Un posteo de la Oficina de Respuesta Oficial fechado el 30 de marzo sostiene que en abril las facturas de gas bajarán un 5,66%. “Esta reducción responde a una política energética seria, basada en reglas claras y no en parches temporales como los que nos tenían acostumbrados”, dice textualmente. Y continúa: “La baja se explica por dos factores principales: la caída del precio mayorista del gas en el sistema en pesos, producto de la estabilidad cambiaria, y la aplicación del subsidio focalizado del 50% al gas por red, que impacta directamente en los hogares que realmente lo necesitan”.
El Instituto Argentina Grande tomó estas declaraciones y respondió con algunos datos. Desde la institución explicaron en un informe que las tarifas de servicios públicos son las que más vienen subiendo desde el cambio de gestión. “Particularmente las tarifas de gas subieron en promedio 610%, mientras que la inflación subió 291,9% en el mismo período”, destacaron. Eso implica, agregaron, un aumento real de más del 80%.
“Los hogares más castigados por los aumentos son los hogares de ingresos medios, cuyas tarifas subieron incluso más que la tarifa de gas que pagan los hogares de ingresos altos”, afirmaron también. Pero mientras desde el Gobierno sostienen que los subsidios impactan en los hogares donde más se necesita, desde IAG señalaron también que a la caída en el poder adquisitivo del salario de los hogares de ingresos medios se les sumó el incremento de tarifas, que representan un porcentaje cada vez mayor de los sueldos. “En febrero el peso de la tarifa de gas sobre un salario promedio privado duplicó el peso que tenía en noviembre de 2023. El cambio en el esquema de segmentación de 3 niveles a 2 –que todavía no se reflejó en las facturas del AMBA– perjudicaría más a una parte de los hogares de ingresos medios que pasarían de tener un porcentaje del consumo subsidiado a no ser hogares sin subsidios”.
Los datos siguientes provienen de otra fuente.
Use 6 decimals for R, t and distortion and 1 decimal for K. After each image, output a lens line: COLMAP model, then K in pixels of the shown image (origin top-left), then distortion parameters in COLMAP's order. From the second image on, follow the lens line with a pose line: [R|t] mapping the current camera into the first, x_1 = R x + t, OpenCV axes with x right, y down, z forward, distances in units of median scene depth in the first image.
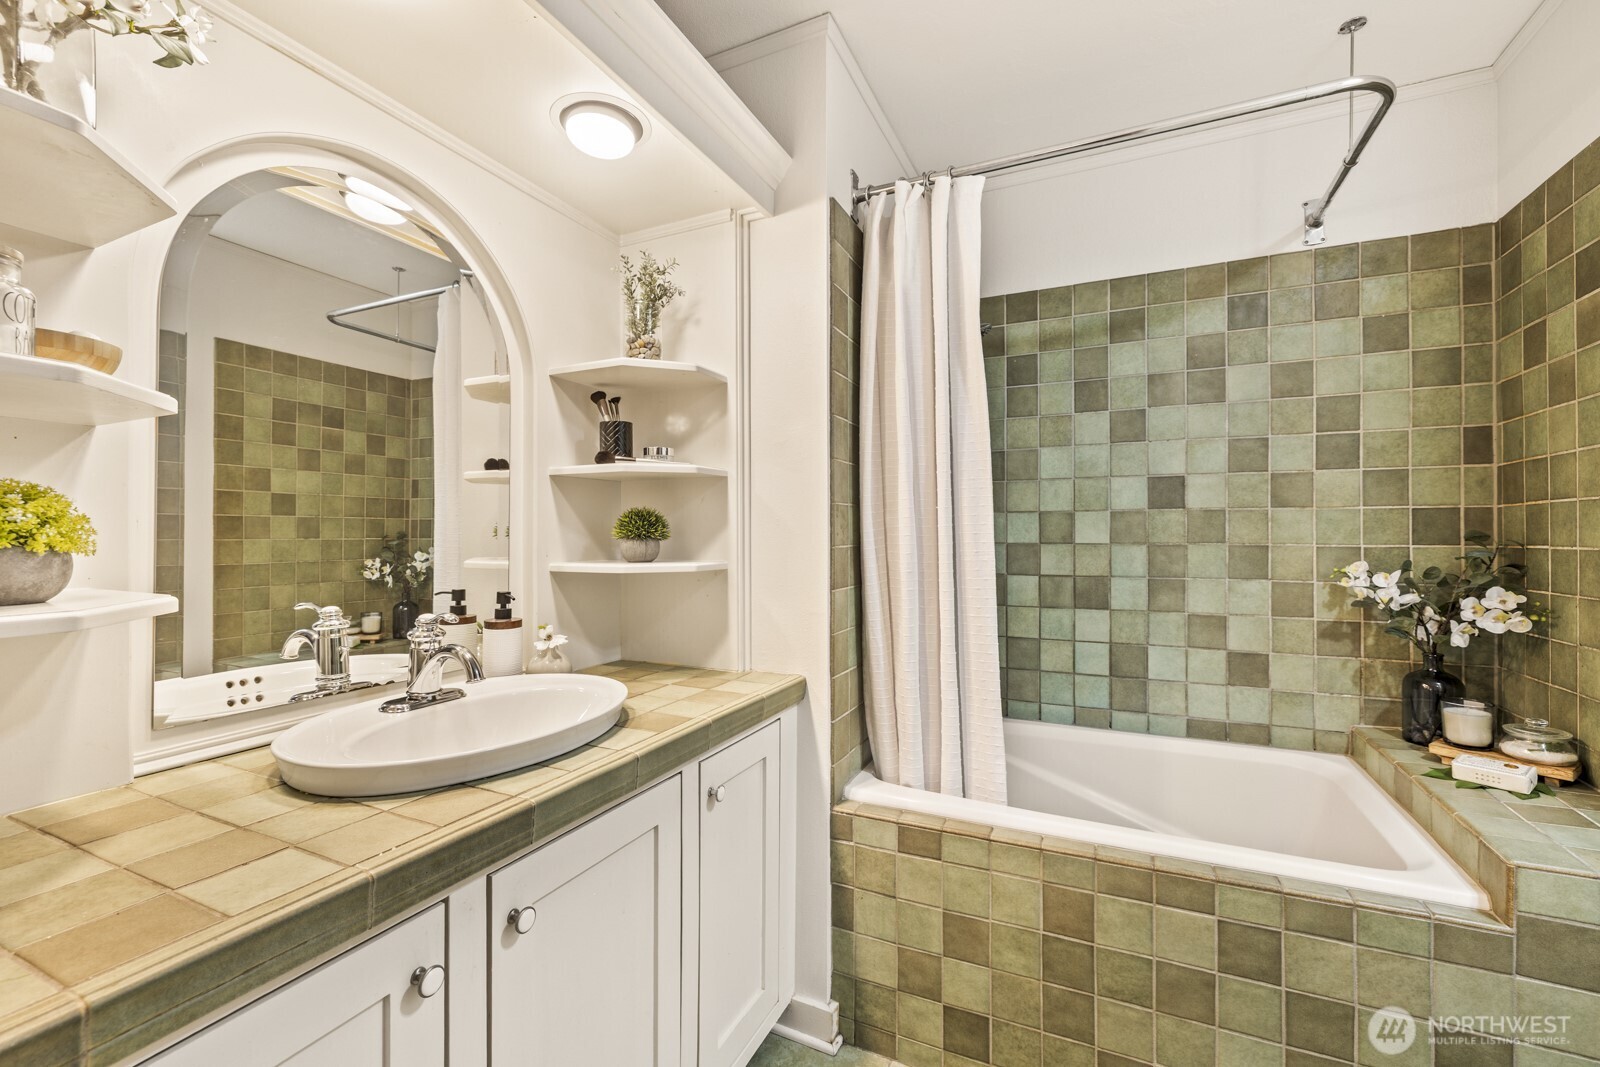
lens RADIAL K [[666.2, 0, 797.7], [0, 666.2, 530.1], [0, 0, 1]] dist [0.000806, -0.000356]
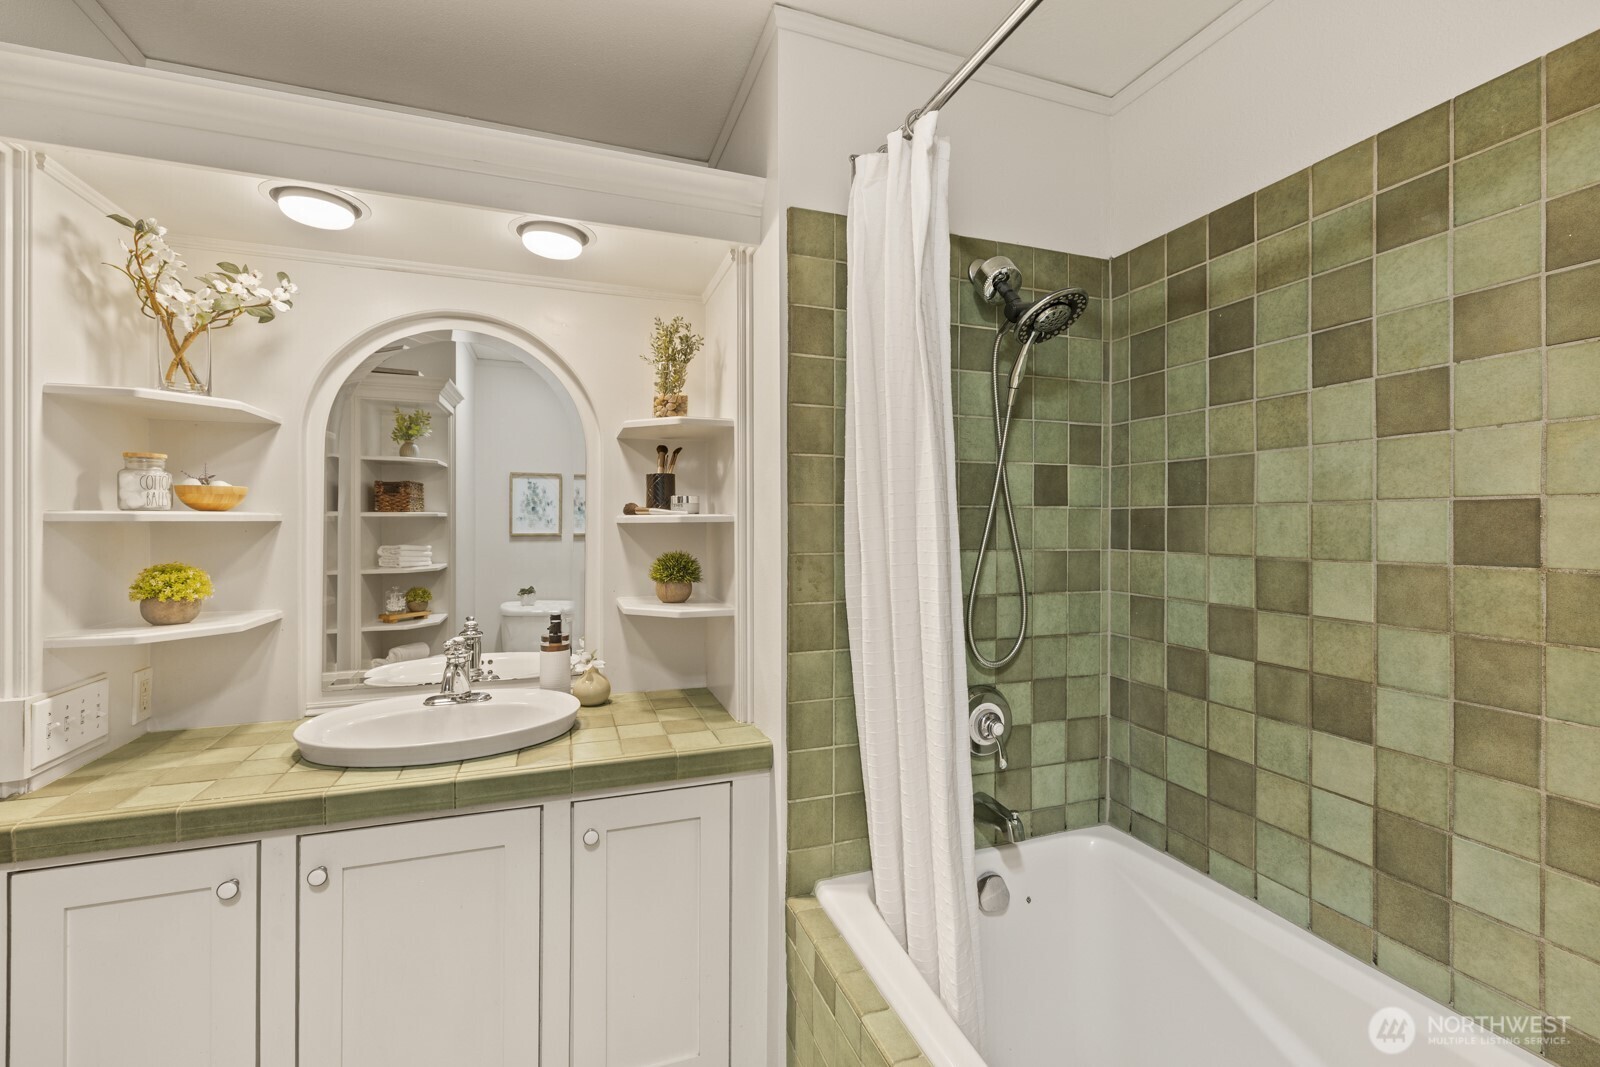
lens RADIAL K [[674.9, 0, 798.2], [0, 674.9, 522.9], [0, 0, 1]] dist [0.001516, -0.000199]
pose [[0.711392, 0.000900, -0.702795, 0.531594], [0.001806, 0.999994, 0.003108, -0.065358], [0.702793, -0.003480, 0.711386, 0.286546]]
Además de eso, concluyeron, “bajan las cantidades subsidiadas”. Por lo tanto, quienes mantengan los subsidios (sean N3 o N2) “igual recibirán, sobre todo en meses de temperaturas menos extremas, facturas más caras”.
Qué dicen otros estudios
El Instituto Interdisciplinario de Economía Política de la UBA registró para marzo un total de $ 213.557 como el dinero que necesita un hogar promedio del AMBA que no recibe subsidios para cubrir sus necesidades energéticas: el gasto aumentó un 11,4% respecto al mes anterior y un 46% en relación al mismo mes de 2025. El último dato de inflación mensual del Indec fue del 2,9% y el interanual del 33,1%, por lo que ambos incrementos están muy por encima del índice de precios general.
“Esto marca un cambio de paradigma. Las facturas bajan sin congelamientos artificiales, sin distorsiones y sin trabas a la inversión”, enfatizaban en el posteo oficial. “Bajan gracias a un esquema de tarifas ordenado, con actualizaciones mensuales que evitan atrasos, con empresas que están invirtiendo y con una política de subsidios inteligente y focalizada”, explicaron desde la oficina que se dedica a responder a notas periodísticas.
Para un hogar sin subsidios, desde diciembre de 2023, la UBA estimó los aumentos en el gas natural en 766%, el de transporte en 966%, el de energía eléctrica 370% y el de agua del 366%.